It was during this Oxford period that Hugh Edwin Strickland approached Melville about their joint book on the dodo. Melville began work on the anatomical aspects in 1847. The "Oxford head", from John Tradescant's dodo was dissected, as was the "London foot", and the remains of the "Oxford foot", most of what remained of the dodo specimen that had been exhibited in the 18th century. The book's publication provoked a search for fossil evidence of the dodo on Mauritius, to supplement the scanty specimens available.

In April 1848 Melville was working with Gideon Mantell on Iguanadon and Hylaeosaurus. Later in the year they went together to visit the private collections of George Bax Holmes and William Devonshire Saull, as well as the British Museum, as Mantell pursued his intense quest to undermine the original dinosaur concept of 1842, as advocated by Richard Owen.
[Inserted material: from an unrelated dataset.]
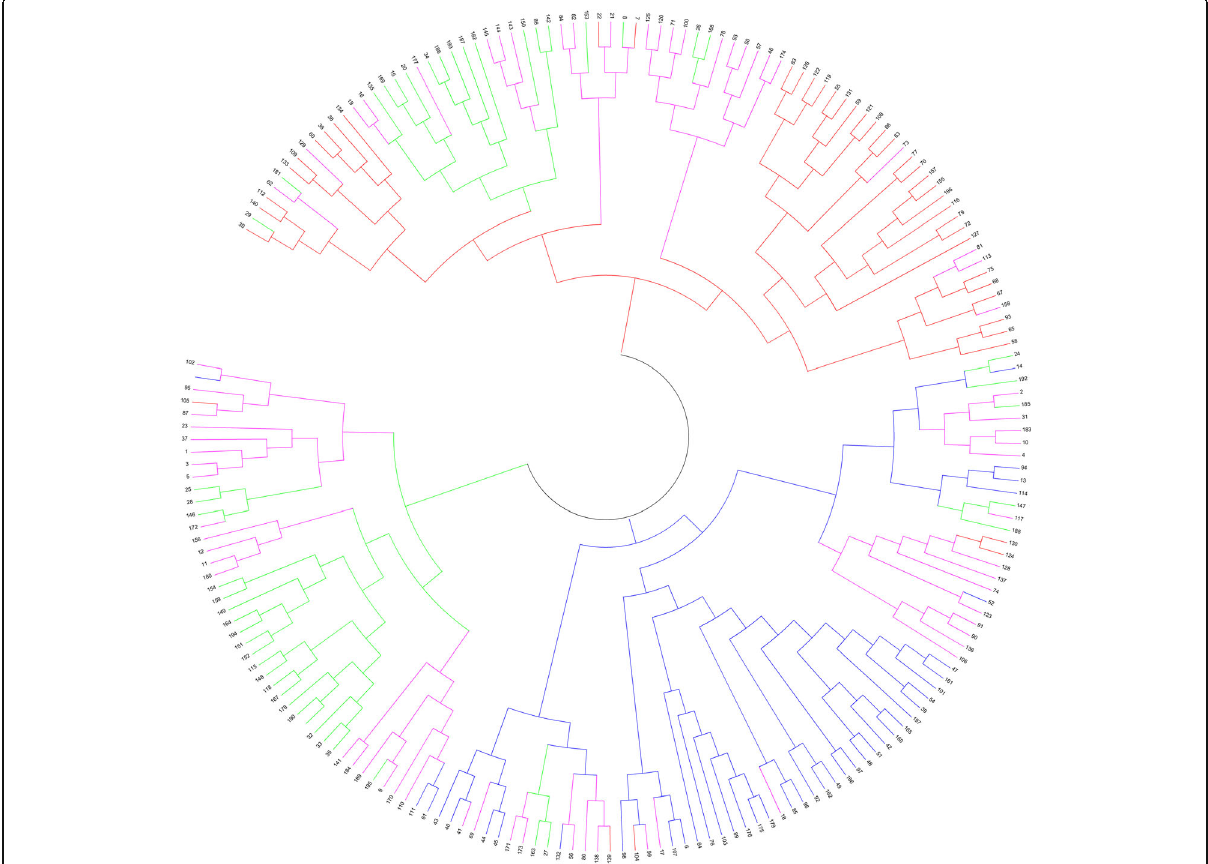
Fig. 3 Neighbor-joining tree of 197 Gossypium arboreum accessions. Colors in the tree correspond to subgroups identified in Structure analysis (Red for Group 1, Blue for Group 2, Green for Group 3, Purple for mixed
Combative by nature, Melville was quite prepared to question the work of Owen on fossil reptiles: Owen's view was that the dodo was related to vultures, where Strickland and Melville associated it with pigeons and doves. Matters came to a head in May 1849, and then Mantell and Melville directly attacked Owen over Iguanadon. Strickland engaged Owen in controversy over the dodo in 1849–50, but by this time Melville had taken up his chair in Galway; Mantell died in 1852, and Strickland in 1853.

Melville later collaborated successfully, for example with his Galway colleague William King. In 1854 he made a botanical tour in County Sligo with David Moore, who in the same year introduced Melville to Alexander Goodman More. Melville went on to help More with the Cybele Hibernica.

Melville gave the 1858 series of Swiney lectures at the Museum of Practical Geology. Andrew Smith Melville the botanist was his son.

==Works==
- The Dodo and Its Kindred (1848), with Hugh Edwin Strickland.